If something is anti-social, that's what.

I'm not following your argument. Because the alphabet is free, Harry Potter should be free?

And I'm having a hard time seeing 15 dollar books and movies and 99 cent songs as "taxing through the nose".

Harry Potter should not be "free", but as a common cultural artifact it should be available according to the contract between the society and the author. For example, author is entitled to a share of profits from any distribution or derivative work, but the author is NOT allowed to decide who to allow and who to deny to distribute and derive it.

These days it is clear that copyright should only be granted by society in exchange to obligations to make the work available to the society at reasonable terms; as time passes the terms should be more and more permissive.

The copyright owners should not dictate their will to the society which empowered them in the first place when it's clearly hurts the society.

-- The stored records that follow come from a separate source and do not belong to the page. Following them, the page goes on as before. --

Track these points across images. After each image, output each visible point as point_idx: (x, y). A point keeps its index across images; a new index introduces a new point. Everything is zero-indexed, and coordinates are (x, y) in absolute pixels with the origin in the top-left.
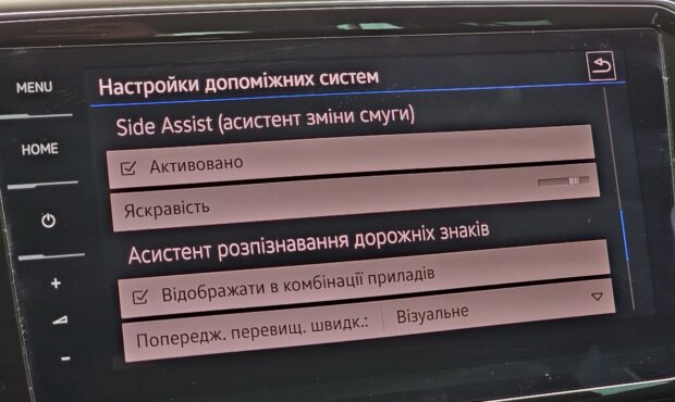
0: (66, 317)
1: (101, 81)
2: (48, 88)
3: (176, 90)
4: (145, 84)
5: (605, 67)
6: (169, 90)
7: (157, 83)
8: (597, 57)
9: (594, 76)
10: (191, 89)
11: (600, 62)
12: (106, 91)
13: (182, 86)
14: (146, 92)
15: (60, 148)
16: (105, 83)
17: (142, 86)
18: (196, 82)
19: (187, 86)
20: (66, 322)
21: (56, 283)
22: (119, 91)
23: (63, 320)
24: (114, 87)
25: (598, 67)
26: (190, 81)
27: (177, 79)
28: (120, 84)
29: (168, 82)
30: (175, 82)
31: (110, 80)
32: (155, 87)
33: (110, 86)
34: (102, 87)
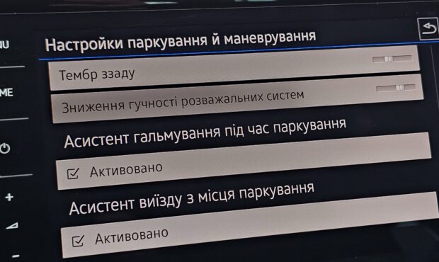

For example, I believe that every song recorded before 1997 should be available for purchase in any music web store (some regulated part of the revenue should still go to the musicians if they can be located, which is what recording industry association can do) And all of those songs should be free to derive and cover (some small regulated part of the revenue on derived song should go to musicians via the same mechanism).

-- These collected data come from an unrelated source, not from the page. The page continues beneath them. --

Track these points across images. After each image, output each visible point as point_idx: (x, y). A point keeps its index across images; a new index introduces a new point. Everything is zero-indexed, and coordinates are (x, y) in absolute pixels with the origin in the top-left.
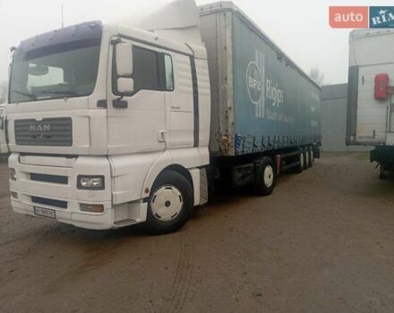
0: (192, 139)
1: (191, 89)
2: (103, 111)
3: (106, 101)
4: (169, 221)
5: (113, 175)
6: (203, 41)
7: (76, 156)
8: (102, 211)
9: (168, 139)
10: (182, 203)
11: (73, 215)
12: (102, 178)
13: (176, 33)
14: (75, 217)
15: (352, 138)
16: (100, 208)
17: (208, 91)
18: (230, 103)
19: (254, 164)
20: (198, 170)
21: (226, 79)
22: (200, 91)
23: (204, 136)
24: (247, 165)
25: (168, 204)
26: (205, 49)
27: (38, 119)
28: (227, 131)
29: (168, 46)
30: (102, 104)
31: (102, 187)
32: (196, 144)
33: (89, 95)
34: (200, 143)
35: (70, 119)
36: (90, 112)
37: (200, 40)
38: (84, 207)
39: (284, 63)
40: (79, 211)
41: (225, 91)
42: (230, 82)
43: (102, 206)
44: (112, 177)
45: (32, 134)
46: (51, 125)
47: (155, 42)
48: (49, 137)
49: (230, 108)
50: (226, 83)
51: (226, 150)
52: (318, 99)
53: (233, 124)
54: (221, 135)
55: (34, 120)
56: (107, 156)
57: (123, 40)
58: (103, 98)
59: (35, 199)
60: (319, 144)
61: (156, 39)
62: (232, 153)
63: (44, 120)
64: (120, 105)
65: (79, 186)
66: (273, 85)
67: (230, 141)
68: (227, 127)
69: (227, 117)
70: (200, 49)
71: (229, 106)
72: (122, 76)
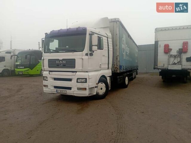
0: (107, 66)
1: (107, 49)
2: (87, 57)
3: (88, 53)
4: (102, 95)
5: (89, 78)
6: (110, 32)
7: (76, 72)
8: (86, 90)
9: (102, 67)
10: (105, 89)
11: (74, 92)
12: (86, 79)
13: (102, 29)
14: (75, 92)
15: (156, 67)
16: (85, 89)
17: (112, 49)
18: (118, 54)
19: (123, 76)
20: (109, 77)
21: (117, 45)
22: (109, 49)
23: (110, 66)
24: (121, 76)
25: (101, 89)
26: (111, 35)
27: (60, 59)
28: (117, 64)
29: (101, 34)
30: (87, 55)
31: (86, 82)
32: (108, 69)
33: (82, 51)
34: (109, 68)
35: (75, 59)
36: (83, 57)
37: (109, 32)
38: (79, 89)
39: (129, 38)
40: (77, 90)
41: (116, 49)
42: (118, 46)
43: (86, 88)
44: (89, 79)
45: (57, 64)
46: (66, 61)
47: (99, 33)
48: (65, 65)
49: (118, 56)
50: (117, 47)
51: (117, 71)
52: (137, 51)
53: (119, 61)
54: (114, 65)
55: (58, 59)
56: (87, 72)
57: (95, 34)
58: (87, 53)
59: (55, 87)
60: (138, 69)
61: (99, 32)
62: (118, 71)
63: (63, 59)
64: (91, 55)
65: (77, 82)
66: (127, 47)
67: (118, 67)
68: (117, 62)
69: (117, 59)
70: (110, 35)
71: (118, 55)
72: (94, 46)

Or else old people would tend to become unavailable at all because you can't locate original authors. And music becoming available is very bad. Much worse than "scary criminal pirate" bad.

I'm very much in favor of shorter copyright terms. 15 years is probably too short, but closing in on 100 is clearly too long.

However, we all know that that vast, vast majority of piracy is of newer works and isn't at all related to the fact that copyright lasts too long.

But it is related to a fact that copyright holders prevent people from convenient access to content in order to squeeze more short-term profits.

For example, tomorrow I'm going to pirate Game Of Thrones S02E01 because there is no way to obtain it where I live: legally, in English, with subtitles, tomorrow. Mind you, many people would still pirate it anyway, but I'm ready to pay, let's say, 5$ if it was possible. And I might even reconsider my position on piracy. It's not so I'm going to pirate it and I feel no guilt because they've violated the contract: they provide content, I pay money.

The only way to fix the situation is legally force them to deliver. This way they lose some short term money, but they gain loyalty, crush piracy and win in the long term.

Same with music. Streaming services already eat at piracy; but not every musician is available on those. Same with books.